The contribution of volunteers is felt throughout the book, particularly in the chapters describing diet, breeding and behaviour. It is hard to imagine how such large databases and diligently collected observations in the wild could have surfaced otherwise. These are not chance collections (in less thoroughly covered parts of Little Owl's range still many useful studies came to light) but hard-won data using standardized methods in fixed study areas over long periods of time by perceptive observers. The fruits are manifold, hinting at geographical, seasonal, weather-driven, annual, individual and sex- and age-specific variations in diets, clutch and brood size, lifetime reproductive success, dispersal and survival. The use of nest cameras has fine-tuned and validated many results obtained via pellet analyses and visual observation. The next step would be to quantify prey abundance and prey catchability within and between seasons and years, allowing for statements about prey selection. In the words of Frederick Gehlbach (‘The Eastern Screech Owl’, 1994: 39): “To study foods and predation without concurrent analysis of supply is … ecologically unrevealing”.
The analyses of the huge data collection plus the thorough use of the literature form the backbone for the last chapters covering population regulation, conservation strategies (evidently with a bias towards western Europe with its dense human population and associated problems of pollution and habitat destruction) and research priorities following from knowledge gaps.
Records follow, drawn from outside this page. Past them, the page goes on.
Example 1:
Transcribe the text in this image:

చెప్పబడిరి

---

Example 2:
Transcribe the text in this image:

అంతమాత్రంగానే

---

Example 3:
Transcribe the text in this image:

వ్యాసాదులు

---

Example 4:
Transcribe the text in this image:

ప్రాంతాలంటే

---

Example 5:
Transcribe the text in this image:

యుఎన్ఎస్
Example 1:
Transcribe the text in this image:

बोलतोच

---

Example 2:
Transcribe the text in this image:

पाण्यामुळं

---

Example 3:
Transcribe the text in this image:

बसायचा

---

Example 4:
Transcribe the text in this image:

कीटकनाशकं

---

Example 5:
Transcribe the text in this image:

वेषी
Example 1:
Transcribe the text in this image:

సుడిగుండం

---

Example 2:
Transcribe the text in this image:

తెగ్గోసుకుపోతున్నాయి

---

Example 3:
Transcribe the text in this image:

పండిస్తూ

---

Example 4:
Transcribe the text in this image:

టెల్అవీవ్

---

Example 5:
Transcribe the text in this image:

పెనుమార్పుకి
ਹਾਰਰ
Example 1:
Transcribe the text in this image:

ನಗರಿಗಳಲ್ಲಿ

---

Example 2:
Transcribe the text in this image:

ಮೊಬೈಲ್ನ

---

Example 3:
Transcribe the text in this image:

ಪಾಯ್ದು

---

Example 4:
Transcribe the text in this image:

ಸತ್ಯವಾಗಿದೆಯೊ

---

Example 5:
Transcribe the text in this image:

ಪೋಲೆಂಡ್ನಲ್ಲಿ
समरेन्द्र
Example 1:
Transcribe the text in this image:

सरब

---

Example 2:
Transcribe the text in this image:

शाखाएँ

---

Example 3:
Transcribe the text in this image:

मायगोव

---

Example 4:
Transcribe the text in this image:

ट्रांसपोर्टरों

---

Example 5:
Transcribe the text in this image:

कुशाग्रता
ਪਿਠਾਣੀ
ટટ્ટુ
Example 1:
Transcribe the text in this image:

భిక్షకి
It is heartening to see what the combination of enthusiastic volunteers and scientists from all over the world can bring about, in the field and behind the computer. The use of the vast literature in tens of languages gives credit where credit is due. It also shows that restricting oneself to Anglo-Saxon sources is depriving oneself of wonderful material. Kudos to the authors, artist Joris De Raedt and their international Little Owl network. They produced an inspirational work.